ENTRIES SHOWN:
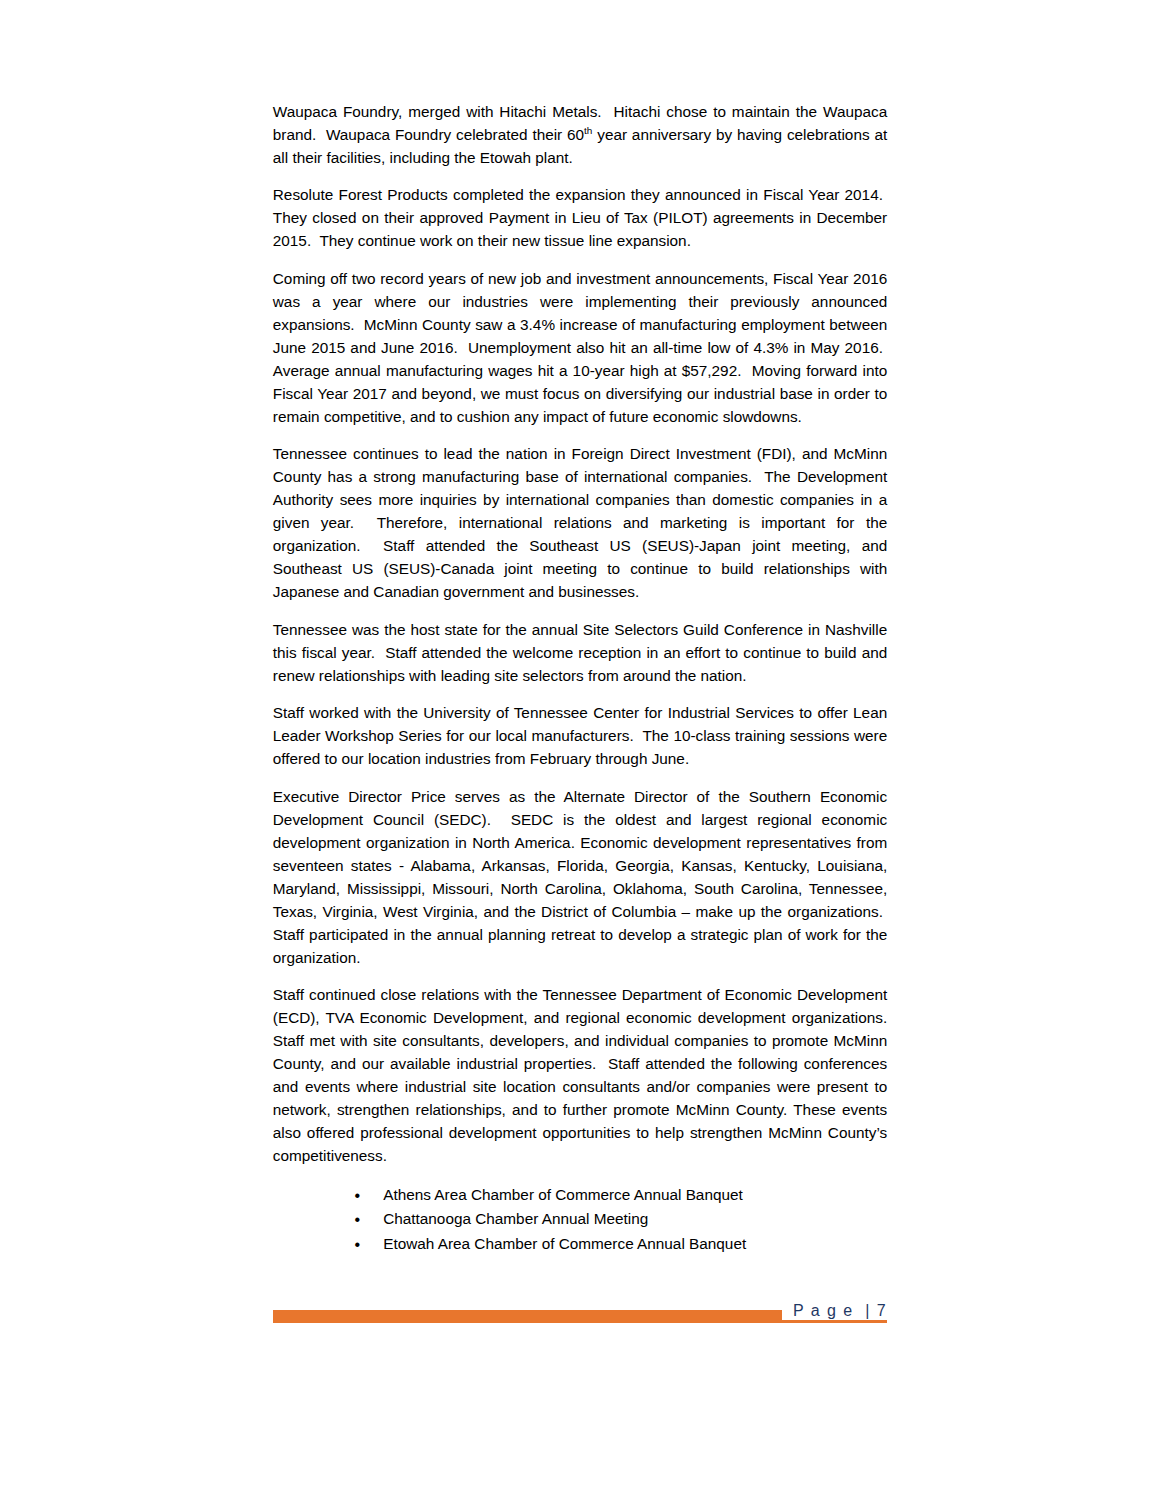Waupaca Foundry, merged with Hitachi Metals. Hitachi chose to maintain the Waupaca brand. Waupaca Foundry celebrated their 60th year anniversary by having celebrations at all their facilities, including the Etowah plant.
Resolute Forest Products completed the expansion they announced in Fiscal Year 2014. They closed on their approved Payment in Lieu of Tax (PILOT) agreements in December 2015. They continue work on their new tissue line expansion.
Coming off two record years of new job and investment announcements, Fiscal Year 2016 was a year where our industries were implementing their previously announced expansions. McMinn County saw a 3.4% increase of manufacturing employment between June 2015 and June 2016. Unemployment also hit an all-time low of 4.3% in May 2016. Average annual manufacturing wages hit a 10-year high at $57,292. Moving forward into Fiscal Year 2017 and beyond, we must focus on diversifying our industrial base in order to remain competitive, and to cushion any impact of future economic slowdowns.
Tennessee continues to lead the nation in Foreign Direct Investment (FDI), and McMinn County has a strong manufacturing base of international companies. The Development Authority sees more inquiries by international companies than domestic companies in a given year. Therefore, international relations and marketing is important for the organization. Staff attended the Southeast US (SEUS)-Japan joint meeting, and Southeast US (SEUS)-Canada joint meeting to continue to build relationships with Japanese and Canadian government and businesses.
Tennessee was the host state for the annual Site Selectors Guild Conference in Nashville this fiscal year. Staff attended the welcome reception in an effort to continue to build and renew relationships with leading site selectors from around the nation.
Staff worked with the University of Tennessee Center for Industrial Services to offer Lean Leader Workshop Series for our local manufacturers. The 10-class training sessions were offered to our location industries from February through June.
Executive Director Price serves as the Alternate Director of the Southern Economic Development Council (SEDC). SEDC is the oldest and largest regional economic development organization in North America. Economic development representatives from seventeen states - Alabama, Arkansas, Florida, Georgia, Kansas, Kentucky, Louisiana, Maryland, Mississippi, Missouri, North Carolina, Oklahoma, South Carolina, Tennessee, Texas, Virginia, West Virginia, and the District of Columbia – make up the organizations. Staff participated in the annual planning retreat to develop a strategic plan of work for the organization.
Staff continued close relations with the Tennessee Department of Economic Development (ECD), TVA Economic Development, and regional economic development organizations. Staff met with site consultants, developers, and individual companies to promote McMinn County, and our available industrial properties. Staff attended the following conferences and events where industrial site location consultants and/or companies were present to network, strengthen relationships, and to further promote McMinn County. These events also offered professional development opportunities to help strengthen McMinn County’s competitiveness.
Athens Area Chamber of Commerce Annual Banquet
Chattanooga Chamber Annual Meeting
Etowah Area Chamber of Commerce Annual Banquet
P a g e | 7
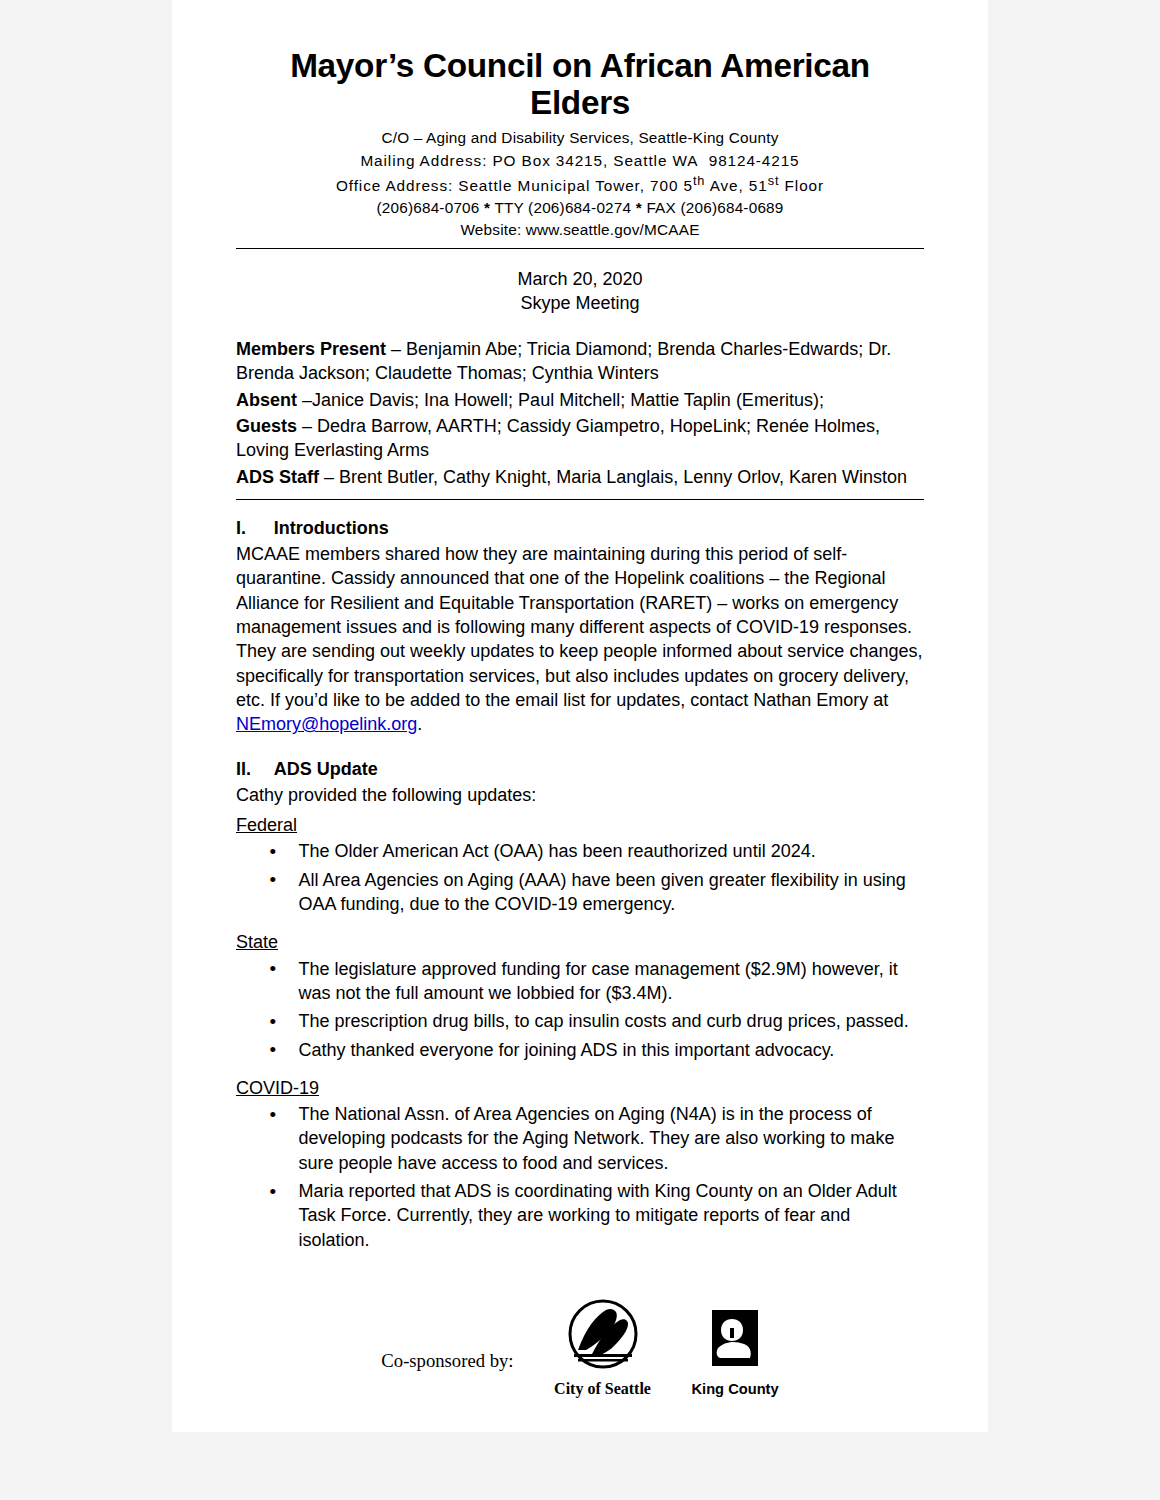Mayor’s Council on African American Elders
C/O – Aging and Disability Services, Seattle-King County
Mailing Address: PO Box 34215, Seattle WA 98124-4215
Office Address: Seattle Municipal Tower, 700 5th Ave, 51st Floor
(206)684-0706 * TTY (206)684-0274 * FAX (206)684-0689
Website: www.seattle.gov/MCAAE
March 20, 2020
Skype Meeting
Members Present – Benjamin Abe; Tricia Diamond; Brenda Charles-Edwards; Dr. Brenda Jackson; Claudette Thomas; Cynthia Winters
Absent –Janice Davis; Ina Howell; Paul Mitchell; Mattie Taplin (Emeritus);
Guests – Dedra Barrow, AARTH; Cassidy Giampetro, HopeLink; Renée Holmes, Loving Everlasting Arms
ADS Staff – Brent Butler, Cathy Knight, Maria Langlais, Lenny Orlov, Karen Winston
I. Introductions
MCAAE members shared how they are maintaining during this period of self-quarantine. Cassidy announced that one of the Hopelink coalitions – the Regional Alliance for Resilient and Equitable Transportation (RARET) – works on emergency management issues and is following many different aspects of COVID-19 responses. They are sending out weekly updates to keep people informed about service changes, specifically for transportation services, but also includes updates on grocery delivery, etc. If you’d like to be added to the email list for updates, contact Nathan Emory at NEmory@hopelink.org.
II. ADS Update
Cathy provided the following updates:
Federal
The Older American Act (OAA) has been reauthorized until 2024.
All Area Agencies on Aging (AAA) have been given greater flexibility in using OAA funding, due to the COVID-19 emergency.
State
The legislature approved funding for case management ($2.9M) however, it was not the full amount we lobbied for ($3.4M).
The prescription drug bills, to cap insulin costs and curb drug prices, passed.
Cathy thanked everyone for joining ADS in this important advocacy.
COVID-19
The National Assn. of Area Agencies on Aging (N4A) is in the process of developing podcasts for the Aging Network. They are also working to make sure people have access to food and services.
Maria reported that ADS is coordinating with King County on an Older Adult Task Force. Currently, they are working to mitigate reports of fear and isolation.
Co-sponsored by:
City of Seattle
King County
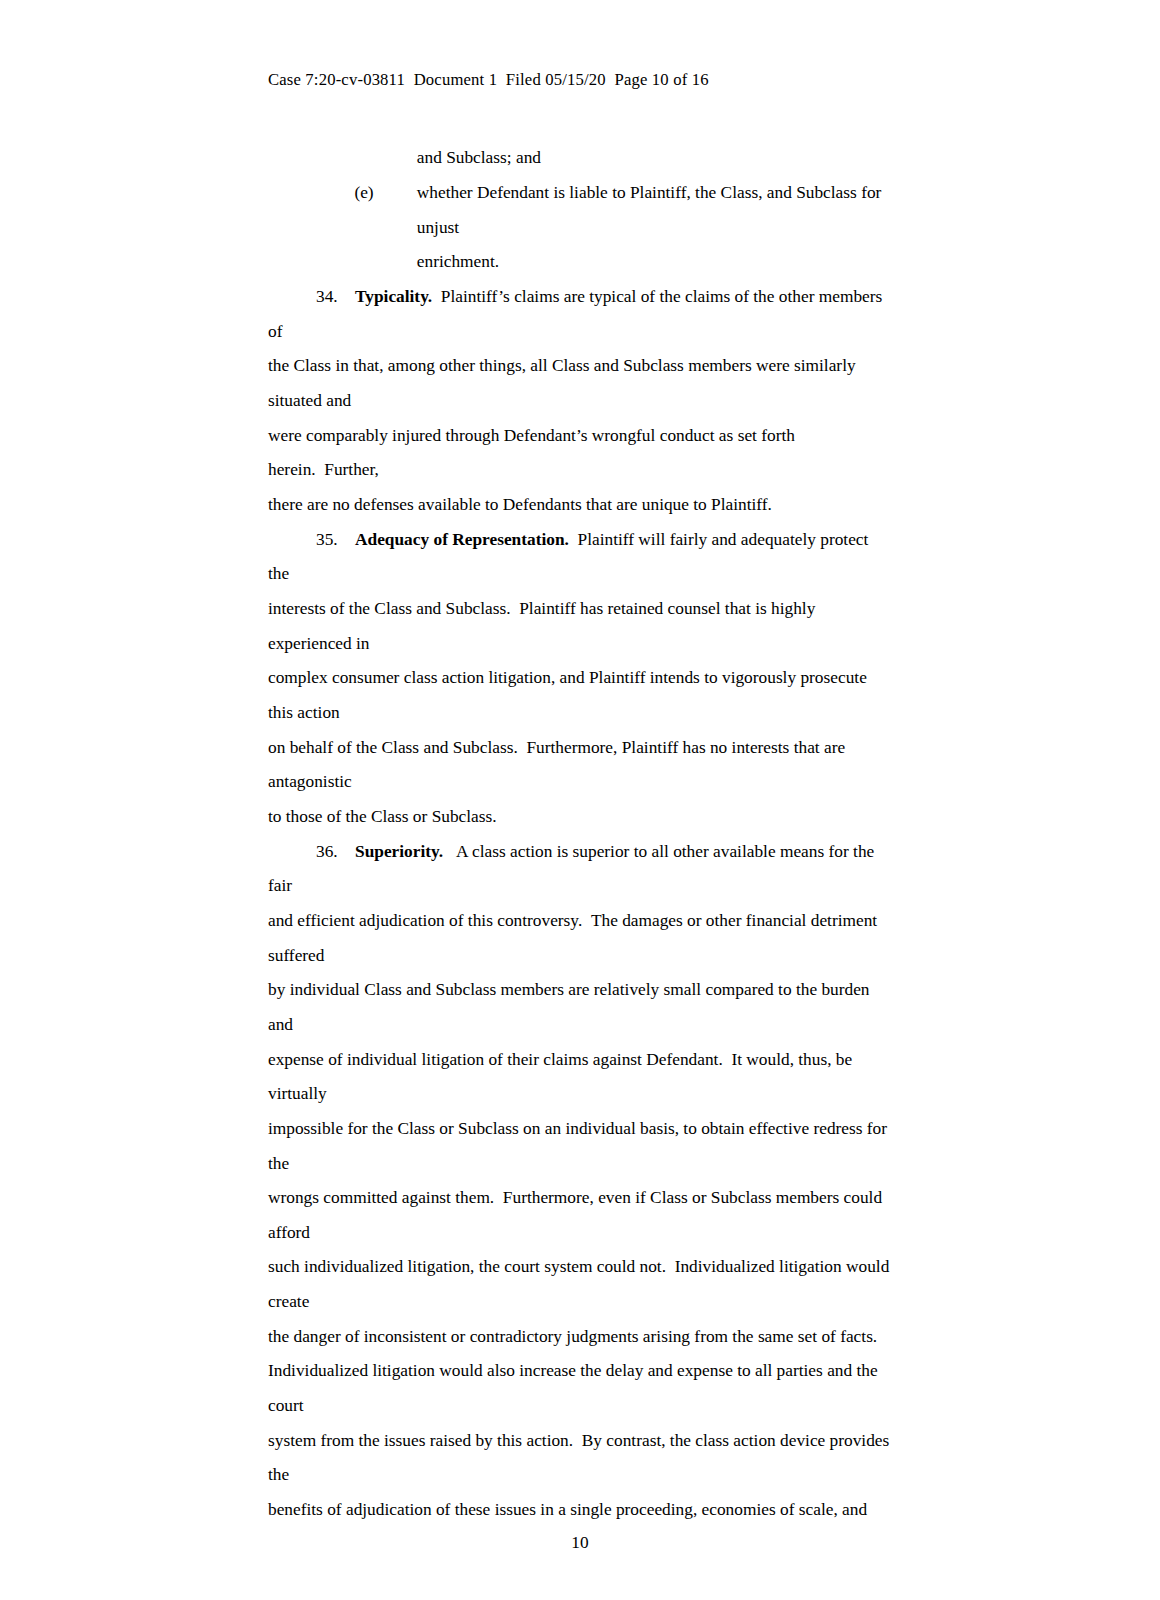Case 7:20-cv-03811 Document 1 Filed 05/15/20 Page 10 of 16
and Subclass; and
(e) whether Defendant is liable to Plaintiff, the Class, and Subclass for unjust
enrichment.
34. Typicality. Plaintiff’s claims are typical of the claims of the other members of
the Class in that, among other things, all Class and Subclass members were similarly situated and
were comparably injured through Defendant’s wrongful conduct as set forth herein. Further,
there are no defenses available to Defendants that are unique to Plaintiff.
35. Adequacy of Representation. Plaintiff will fairly and adequately protect the
interests of the Class and Subclass. Plaintiff has retained counsel that is highly experienced in
complex consumer class action litigation, and Plaintiff intends to vigorously prosecute this action
on behalf of the Class and Subclass. Furthermore, Plaintiff has no interests that are antagonistic
to those of the Class or Subclass.
36. Superiority. A class action is superior to all other available means for the fair
and efficient adjudication of this controversy. The damages or other financial detriment suffered
by individual Class and Subclass members are relatively small compared to the burden and
expense of individual litigation of their claims against Defendant. It would, thus, be virtually
impossible for the Class or Subclass on an individual basis, to obtain effective redress for the
wrongs committed against them. Furthermore, even if Class or Subclass members could afford
such individualized litigation, the court system could not. Individualized litigation would create
the danger of inconsistent or contradictory judgments arising from the same set of facts.
Individualized litigation would also increase the delay and expense to all parties and the court
system from the issues raised by this action. By contrast, the class action device provides the
benefits of adjudication of these issues in a single proceeding, economies of scale, and
10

THE TASK:
Out of the records above, pull each line containing the word "approved".

RESPONSE TO THE EXERCISE:
Resolute Forest Products completed the expansion they announced in Fiscal Year 2014. They closed on their approved Payment in Lieu of Tax (PILOT) agreements in December 2015. They continue work on their new tissue line expansion.
The legislature approved funding for case management ($2.9M) however, it was not the full amount we lobbied for ($3.4M).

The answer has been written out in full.